Passage given:
===============

As applied to this case, Morisson's first step is straightforward: § 1343 does not apply extraterritorially. See United States v. Sidorenko, 102 F. Supp. 3d 1124, 1127 (N.D. Cal. 2015).

The more difficult question comes at the second step: whether the particular application of the statute here is domestic or extraterritorial. There is little precedent regarding how to assess whether § 1343 is properly applied domestically in a particular instance. The opinions that have attempted to answer this question "generally break into two camps: those emphasizing the wires and those looking to the fraud." United States v. Gasperini, No. 16-CR-441 (NGG), 2017 WL 2399693, at *7 (E.D.N.Y. June 1, 2017) (internal quotation marks omitted).

The parties' arguments here track this schism. The government contends that the focus of the wire fraud statute is the use of domestic wires to achieve a scheme to defraud. According to the government, counts two through fifteen allege uses of domestic wires to communicate misleading statements in furtherance of such a scheme. Therefore, it insists, the statute covers the alleged conduct.

===============

Stored entries:
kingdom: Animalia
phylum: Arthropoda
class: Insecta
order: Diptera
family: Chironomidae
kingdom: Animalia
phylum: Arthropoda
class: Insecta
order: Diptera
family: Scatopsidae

===============

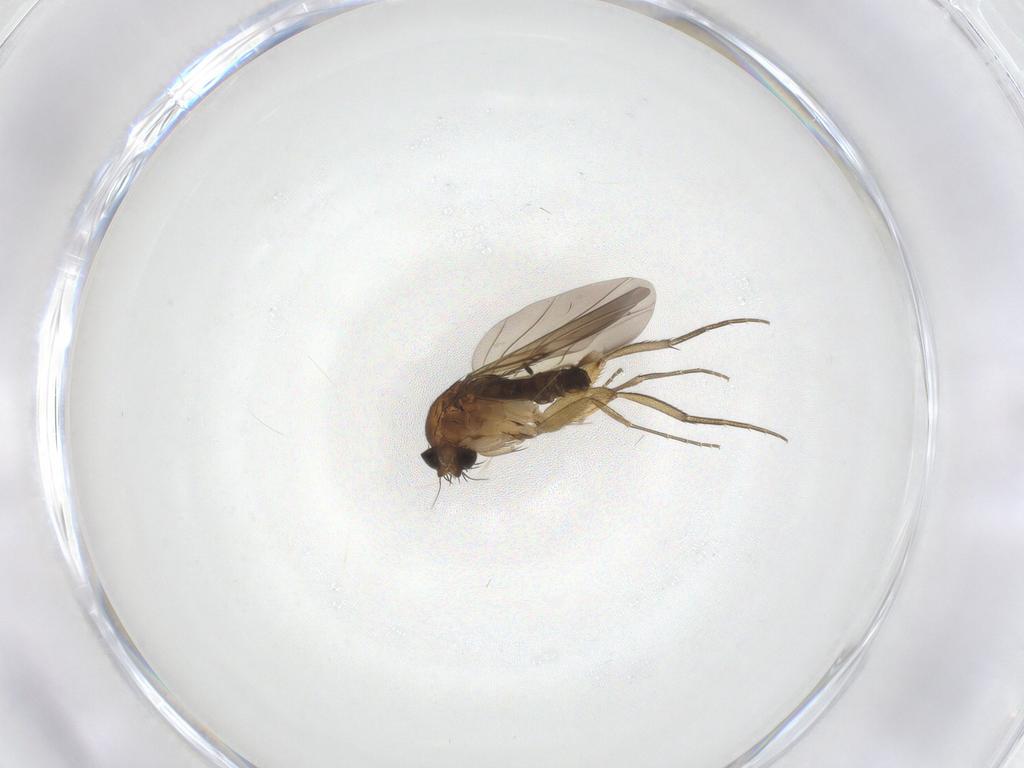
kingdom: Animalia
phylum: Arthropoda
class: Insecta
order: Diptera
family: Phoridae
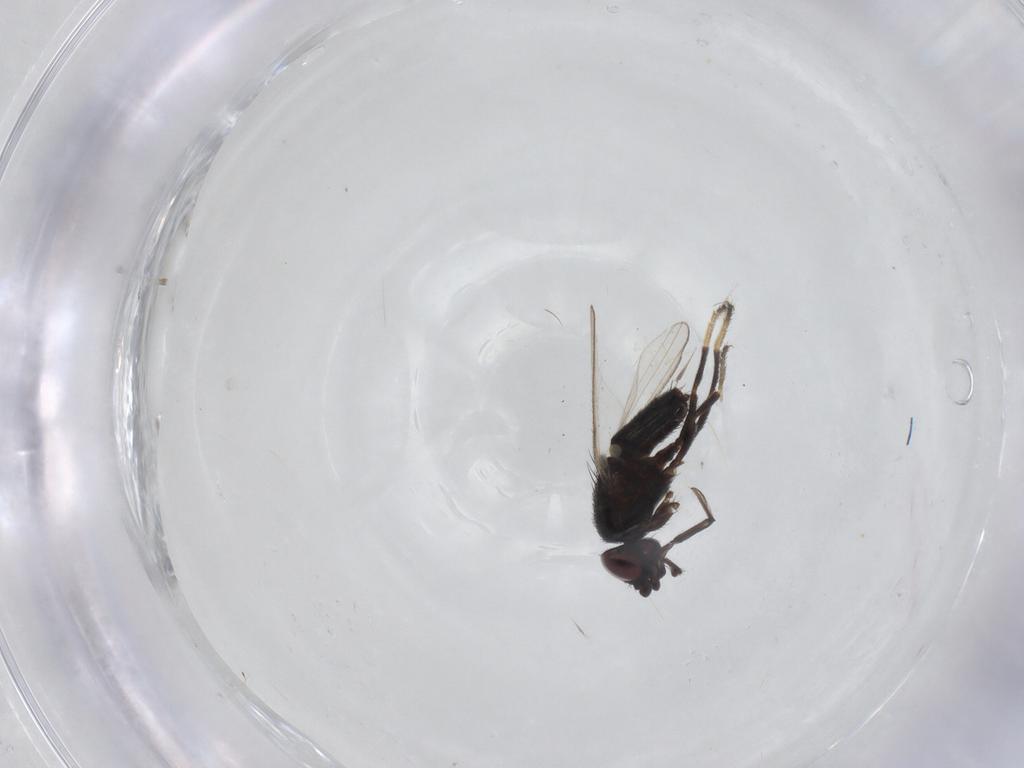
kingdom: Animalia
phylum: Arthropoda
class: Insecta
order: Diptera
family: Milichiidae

===============

Exercise directions:
In the passage on the wire fraud statute, retype the part starting with "As applied to" and going on through "(N.D. Cal. 2015).", word for word.

Complete response:
As applied to this case, Morisson's first step is straightforward: § 1343 does not apply extraterritorially. See United States v. Sidorenko, 102 F. Supp. 3d 1124, 1127 (N.D. Cal. 2015).